*** Opening Recorded data ***
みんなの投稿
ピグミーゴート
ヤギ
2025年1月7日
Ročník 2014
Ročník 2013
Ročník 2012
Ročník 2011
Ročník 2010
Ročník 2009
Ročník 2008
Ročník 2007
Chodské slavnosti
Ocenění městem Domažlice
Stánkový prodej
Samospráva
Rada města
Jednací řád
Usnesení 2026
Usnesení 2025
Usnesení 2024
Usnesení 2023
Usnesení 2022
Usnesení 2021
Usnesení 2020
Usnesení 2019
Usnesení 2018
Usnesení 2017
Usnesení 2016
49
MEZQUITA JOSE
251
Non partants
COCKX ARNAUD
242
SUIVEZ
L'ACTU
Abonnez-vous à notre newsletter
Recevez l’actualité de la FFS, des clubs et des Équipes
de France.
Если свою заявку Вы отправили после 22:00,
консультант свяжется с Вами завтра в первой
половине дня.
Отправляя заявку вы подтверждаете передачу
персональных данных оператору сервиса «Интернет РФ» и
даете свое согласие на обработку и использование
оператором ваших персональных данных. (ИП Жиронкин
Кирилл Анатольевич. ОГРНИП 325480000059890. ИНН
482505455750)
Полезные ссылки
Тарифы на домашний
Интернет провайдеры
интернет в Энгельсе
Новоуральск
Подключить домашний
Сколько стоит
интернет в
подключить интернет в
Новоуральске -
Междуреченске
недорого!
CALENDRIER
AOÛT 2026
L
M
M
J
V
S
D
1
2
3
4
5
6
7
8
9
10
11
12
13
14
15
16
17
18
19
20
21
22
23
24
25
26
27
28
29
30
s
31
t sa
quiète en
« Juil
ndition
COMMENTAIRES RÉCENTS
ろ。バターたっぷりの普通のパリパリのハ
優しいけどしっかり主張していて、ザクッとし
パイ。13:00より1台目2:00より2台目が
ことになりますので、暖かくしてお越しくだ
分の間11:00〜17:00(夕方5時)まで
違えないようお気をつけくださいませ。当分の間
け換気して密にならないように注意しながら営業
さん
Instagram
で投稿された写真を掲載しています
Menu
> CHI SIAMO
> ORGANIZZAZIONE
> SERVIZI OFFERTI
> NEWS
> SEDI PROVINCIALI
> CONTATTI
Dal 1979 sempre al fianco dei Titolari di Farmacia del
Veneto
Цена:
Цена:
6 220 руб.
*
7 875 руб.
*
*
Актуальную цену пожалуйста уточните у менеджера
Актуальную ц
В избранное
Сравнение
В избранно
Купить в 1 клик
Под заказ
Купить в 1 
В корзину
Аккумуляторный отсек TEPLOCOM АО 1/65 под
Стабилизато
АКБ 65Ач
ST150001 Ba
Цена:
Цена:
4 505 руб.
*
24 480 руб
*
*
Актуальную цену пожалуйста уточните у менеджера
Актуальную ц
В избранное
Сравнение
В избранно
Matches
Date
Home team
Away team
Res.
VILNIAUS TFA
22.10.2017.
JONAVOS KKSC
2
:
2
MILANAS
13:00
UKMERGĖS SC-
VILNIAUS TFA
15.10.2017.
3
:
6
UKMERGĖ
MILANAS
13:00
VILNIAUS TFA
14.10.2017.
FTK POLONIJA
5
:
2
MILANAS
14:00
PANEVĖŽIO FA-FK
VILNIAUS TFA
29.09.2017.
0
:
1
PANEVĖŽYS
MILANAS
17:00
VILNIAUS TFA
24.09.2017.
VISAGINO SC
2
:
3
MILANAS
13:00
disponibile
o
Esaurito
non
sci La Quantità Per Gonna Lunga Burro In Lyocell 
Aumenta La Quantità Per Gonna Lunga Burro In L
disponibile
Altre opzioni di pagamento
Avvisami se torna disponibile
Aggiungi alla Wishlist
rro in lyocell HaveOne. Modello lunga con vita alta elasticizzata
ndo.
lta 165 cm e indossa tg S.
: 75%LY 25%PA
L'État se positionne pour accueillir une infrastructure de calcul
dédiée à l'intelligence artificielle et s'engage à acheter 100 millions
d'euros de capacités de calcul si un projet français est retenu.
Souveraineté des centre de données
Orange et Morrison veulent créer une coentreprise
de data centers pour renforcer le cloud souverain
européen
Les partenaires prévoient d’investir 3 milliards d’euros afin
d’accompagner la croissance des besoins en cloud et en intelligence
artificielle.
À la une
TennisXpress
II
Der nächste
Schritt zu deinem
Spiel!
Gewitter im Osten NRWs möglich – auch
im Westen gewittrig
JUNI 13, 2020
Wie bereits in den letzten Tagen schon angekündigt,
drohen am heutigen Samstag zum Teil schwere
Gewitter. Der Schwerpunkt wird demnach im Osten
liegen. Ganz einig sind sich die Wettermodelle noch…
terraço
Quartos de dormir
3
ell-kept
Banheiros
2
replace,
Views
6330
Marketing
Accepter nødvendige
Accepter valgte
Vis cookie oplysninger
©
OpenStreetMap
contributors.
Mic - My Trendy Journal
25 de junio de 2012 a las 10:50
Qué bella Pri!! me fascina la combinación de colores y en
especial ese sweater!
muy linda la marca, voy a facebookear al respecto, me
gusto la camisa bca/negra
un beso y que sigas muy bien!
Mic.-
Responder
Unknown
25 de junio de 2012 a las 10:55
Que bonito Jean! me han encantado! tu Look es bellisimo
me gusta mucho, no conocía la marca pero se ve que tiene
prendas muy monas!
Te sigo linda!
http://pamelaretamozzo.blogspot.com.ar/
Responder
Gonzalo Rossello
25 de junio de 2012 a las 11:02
*** Closing Recorded data ***
The task -
Extract the lines from the start of the records through the line containing "Usnesení 2022", and reproduce each one unchanged.

Solved problem -
みんなの投稿
ピグミーゴート
ヤギ
2025年1月7日
Ročník 2014
Ročník 2013
Ročník 2012
Ročník 2011
Ročník 2010
Ročník 2009
Ročník 2008
Ročník 2007
Chodské slavnosti
Ocenění městem Domažlice
Stánkový prodej
Samospráva
Rada města
Jednací řád
Usnesení 2026
Usnesení 2025
Usnesení 2024
Usnesení 2023
Usnesení 2022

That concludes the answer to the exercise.